The English landlords were ruthless in clearing the lands for sheep and wool which was the backbone of the English economy. The troops would arrive in the night, give little time to pack and place you on ships to America, Australia and Ireland. And lest you think of returning, burn all that you had left behind. A fighting and proud people who depend on land for their identity were wiped away and forced to find new roots. And because the are a people who value stories they romanticized it to make the stories easier on their hearts. For a people whose greatest punishment was exile and their greatest good was hospitality these are traumas to the very soul of a people when they were exiled from their lands. The potato famine did much the same to the Irish. It wasn’t that there wasn’t enough food, it was that what good food like wheat was being sent to England and all the Irish were left with was the potato and the English weren’t exactly heartbroken to see the troublesome Irish have to leave.

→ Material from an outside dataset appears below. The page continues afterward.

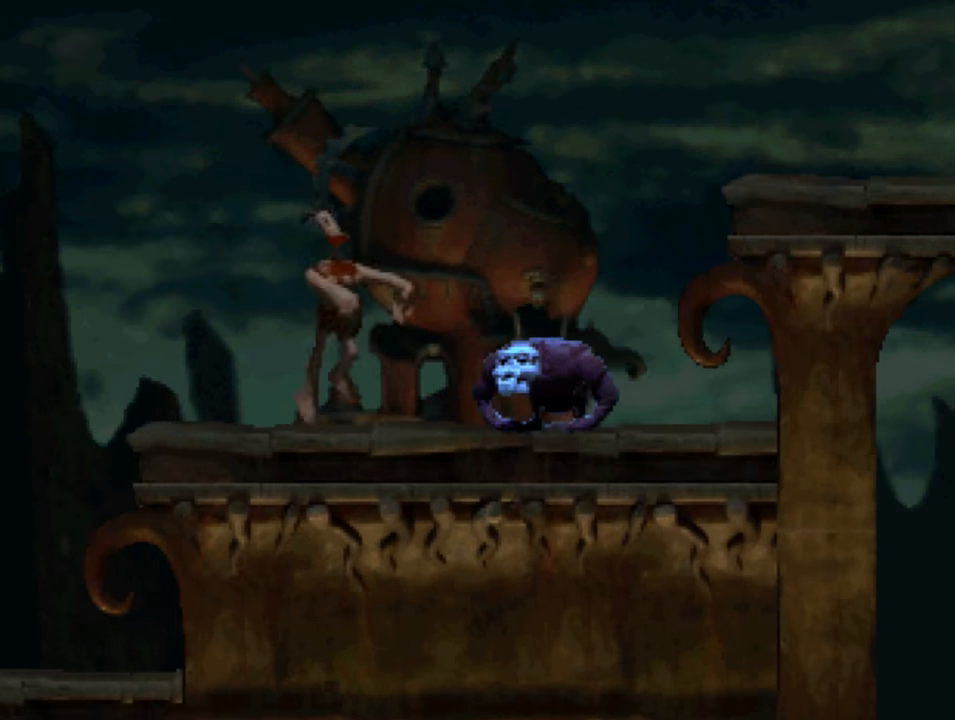
{"buttons": ["SQUARE"], "left_stick": "center", "right_stick": "center", "events": [[116, "CROSS", "up"], [450, "DPAD_LEFT", "down"], [483, "DPAD_LEFT", "up"]]}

And so two proud peoples went into exile and took with them a hate of the English, this lead to something like the Revolutionary War, the Law of Unintended Consequences in action and that behaviour of the English is still hated even today. The English taught the Scots and the Irish how to hold a grudge. Frank MacEowen says this and the historical and mythological migrations of the Celts led to having a spirit of longing, that it made us seekers. He may be right about that.

Celtic women in battle

I’m reading a fascinating book of my great-grandfather’s called, The Scottish Gael or Celtic Manners as preserved among the Highlanders. It was published in 1833. It was written by James Logan and our copy is very very old. It even has the address in it my great-grandparents were living at when they came in 1901. They were living over the bakery on Vermont Ave. Never knew that before. It’s one of the most peculiarly organized books I’ve ever read. Its chapters are broad topics and the only indication that the subject has changed is a few words at the top of the page.

That being said, I was trying to do some research on Highland holidays which turned out not to be there and got lost in the chapter on women in war that starts with Roman times and then goes forward.

At one point he is talking about how many could be raised as an army and states that Boudicca had 230,000 people in her army. The Romans only had 40,000 which might explain how they lost so badly to her.

He talks about Veleda, Aurinia, and Boudicca as being regarded as bearers of divine will and were venerated and followed into battle because they were touched by the divine. The Romans described the women as “the women attacked them with swords and axes and making a hideous outcry, fell upon all those who fled, as well as their pursuers, the former as traitors and the latter as enemies; mixing with the soldiers, with their bare arms, pulled away the shields of the Romans and laid hold of their swords, enduring the wounding and slashing of their bodies to the very last with undaunted resolution. It talks about them screaming and yelling at the men to excite them before going into battle. It also says they did the same when the Romans attacked the Druid’s sacred isle of Anglesea.

He says: “The great respect which Celts paid to their women was due to many amiable qualities and the estimation in which military acquirements were held by these people gave an incredible weight to the authority of the heroine…. Such women were regarded as having supernatural gifts and in the name of the deity they governed the people.”

From there he goes on to talk about the role of Bards and Druids in battle.

Love old books!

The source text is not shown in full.